Who the heck's my pop?
July 5, 2008 3:09 PM   Subscribe

How can I determine, with access to limited biological data, if my father is not who I thought he was?

I was recently shown a photograph of my mother's college boyfriend that gave me a shock: he looks uncannily like me, to the point that people shown the photo assume it is of me. My divorced mother is being cagey about the possibility that this man could be my biological father, and while approaching my potential biological father is something I'd be willing to do, I hesitate to contact him and stir up a beehive in his life if this is just a coincidence. And of course bringing this up with the man who raised me is out of the question.

So my query, to all you genetic scientists and hobbyists out there: with access to my own male DNA and that of my sister (who is almost certainly the child of my mother and the man who raised us), is it possible to determine if we have the same father? If the results of such a test existed to show that my sister and I do not share a father, I'd feel better about approaching my mom's ex-boyfriend.

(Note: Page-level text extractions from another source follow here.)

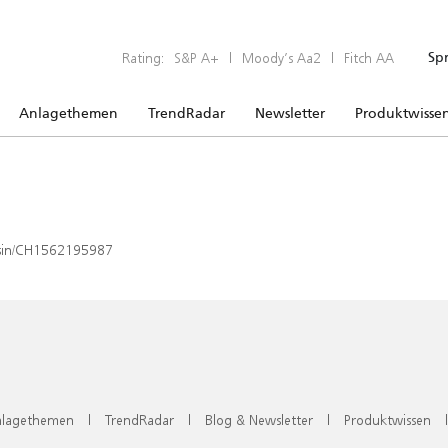
Rating:
S&P A+
|
Moody’s Aa2
|
Fitch AA
Sp
Anlagethemen
TrendRadar
Newsletter
Produktwisse
x/isin/CH1562195987
lagethemen
|
TrendRadar
|
Blog & Newsletter
|
Produktwissen
|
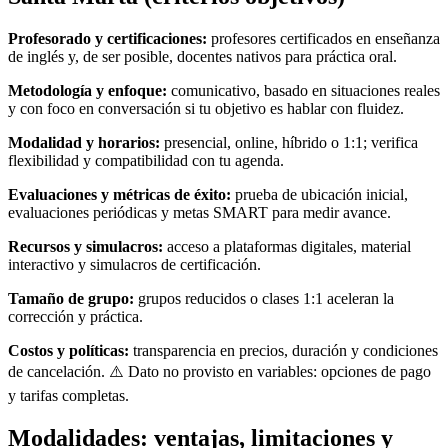
Profesorado y certificaciones:
profesores certificados en enseñanza
de inglés y, de ser posible, docentes nativos para práctica oral.
Metodología y enfoque:
comunicativo, basado en situaciones reales
y con foco en conversación si tu objetivo es hablar con fluidez.
Modalidad y horarios:
presencial, online, híbrido o 1:1; verifica
flexibilidad y compatibilidad con tu agenda.
Evaluaciones y métricas de éxito:
prueba de ubicación inicial,
evaluaciones periódicas y metas SMART para medir avance.
Recursos y simulacros:
acceso a plataformas digitales, material
interactivo y simulacros de certificación.
Tamaño de grupo:
grupos reducidos o clases 1:1 aceleran la
corrección y práctica.
Costos y políticas:
transparencia en precios, duración y condiciones
de cancelación. ⚠️ Dato no provisto en variables: opciones de pago
y tarifas completas.
Modalidades: ventajas, limitaciones y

If so, how would we go about testing for this without spending a fortune? Follow up questions can be sent to the anonymous address humangenome.i85@gmail.com and I will respect your anonymity, too.

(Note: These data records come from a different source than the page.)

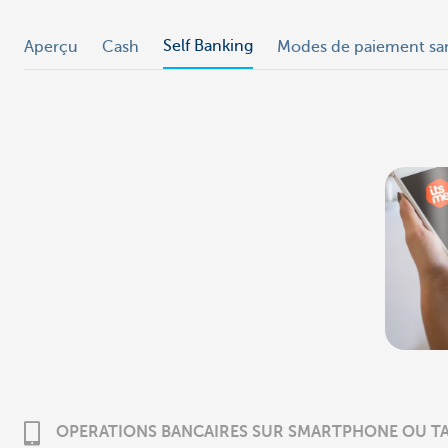
Self Banking
Aperçu
Cash
Modes de paiement sa
OPERATIONS BANCAIRES SUR SMARTPHONE OU T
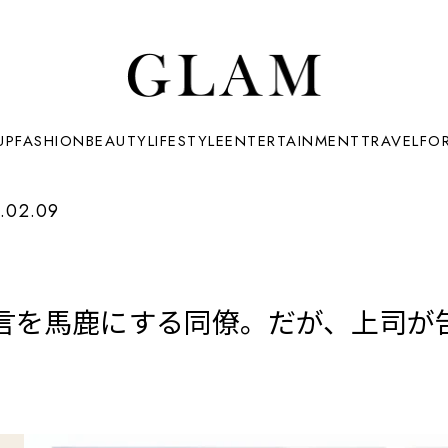
UP
FASHION
BEAUTY
LIFESTYLE
ENTERTAINMENT
TRAVEL
FO
.02.09
言を馬鹿にする同僚。だが、上司が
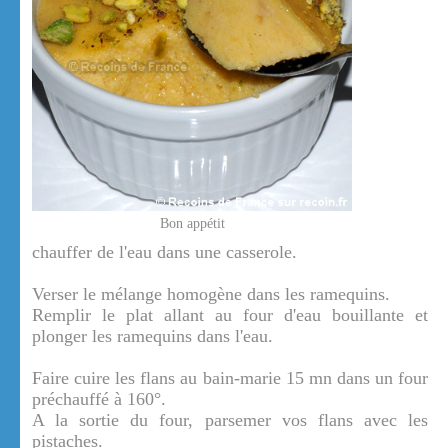
Bon appétit
chauffer de l'eau dans une casserole.
Verser le mélange homogène dans les ramequins.
Remplir le plat allant au four d'eau bouillante et
plonger les ramequins dans l'eau.
Faire cuire les flans au bain-marie 15 mn dans un four
préchauffé à 160°.
A la sortie du four, parsemer vos flans avec les
pistaches.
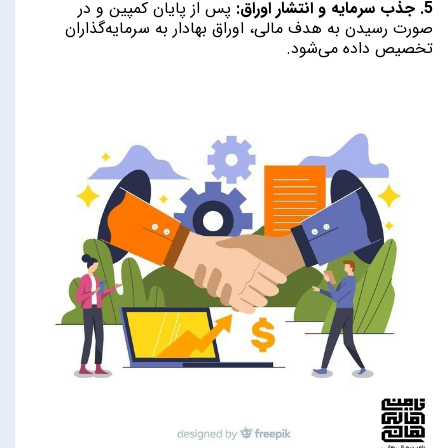
5. جذب سرمایه و انتشار اوراق:
پس از پایان کمپین و در
صورت رسیدن به هدف مالی، اوراق بهادار به سرمایه‌گذاران
تخصیص داده می‌شود.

Thanks for helping me sort this wackiness out!
posted by anonymous to Health & Fitness (10 answers total) 2 users marked this as a favorite
 
Yes, you can definitely determine whether or not you and your sister share the same set of biological parents. What you want to look for is sibling DNA testing. There are numerous services available, all of which will set you back several hundred dollars. But testing your sister's DNA against your own will be a surefire way of determining the parents.
posted by phunniemee at 3:18 PM on July 5, 2008


An easy, but not surefire test that might yield an answer is blood type - if you know your mother's and sister's father's types, there are scenarios that would rule out that man being your biological father. For example, if both your mother and sister's father are any combination of types A and O, and you're B or AB, there's no way that man is your father.
posted by ripple at 5:04 PM on July 5, 2008


The way I wrote that might be a touch confusing -- by "that man" I'm referring to your sister's (putative) biological father, not your mother's college boyfriend.
posted by ripple at 5:06 PM on July 5, 2008




After re-reading your question, you probably would need a sample of either of the suspected daddy's DNA, so OTC paternity tests aren't likely your best bet.
posted by whatisish at 5:34 PM on July 5, 2008


Yes, you can definitely determine whether or not you and your sister share the same set of biological parents.

Note that doesn't tell you whether it's you, her, or perhaps both of you that have a different father to the one who raised you.
posted by rodgerd at 6:16 PM on July 5, 2008


Well, do you have access to the DNA of the father who raised you (used razor blade, comb with hair etc.)? If yes then a lab could do a test but I don't know if this would be legal in the US. An Uncle of you father would probably work too.

BTW, interesting story, would you mind posting how it turned out?
posted by yoyo_nyc at 7:04 PM on July 5, 2008 [1 favorite]


I had a D in 8th grade science, but the only thing that clicked was that the pale eye (blue, gray, green) gene is recessive. Two pale eyed parents do not EVER result in a brown eyed baby. Two brown eyed parents can have a pale eyed baby if they both carry the pale gene. The teacher told us that this is how one of his students found out that she was adopted.
posted by brujita at 12:40 PM on July 6, 2008


I have a cautionary tale of going by looks in a photograph in determining parentage or even second guessing parentage. My mother was adopted and curiously looked like the spitting image of one of her adopted aunts, and enough like a sister of that aunt to suspect somehow one of them was her biological mother. The confrontation that ensued (this was long before DNA testing) only served to completely sever what few ties there were remaining and created much animosity. Many years later, for health reasons only, we were able to finally see her original birth certificate. Her biological mother was someone we'd never heard. When a photo arrived of my mother's grandmother (mother's mother), we then truly discovered from where my mother inherited her looks, which turned out to be a completely different ethnic group than the adopted aunts!

Keep any speculation closely guarded and please proceed with caution. By all means, do investigate, but know that it might just be a wild goose chase and idle speculation may hurt people you love if it turns out to be baseless.
posted by kuppajava at 1:07 PM on July 6, 2008


Second on not going by looks. People cherish the idea that we can see likeness, but science has shown over and over again that we are just no good at it.

If you really want to know, though, and your divorced mother is being cagy for some reason... well, polymerase chain reaction testing has never been cheaper.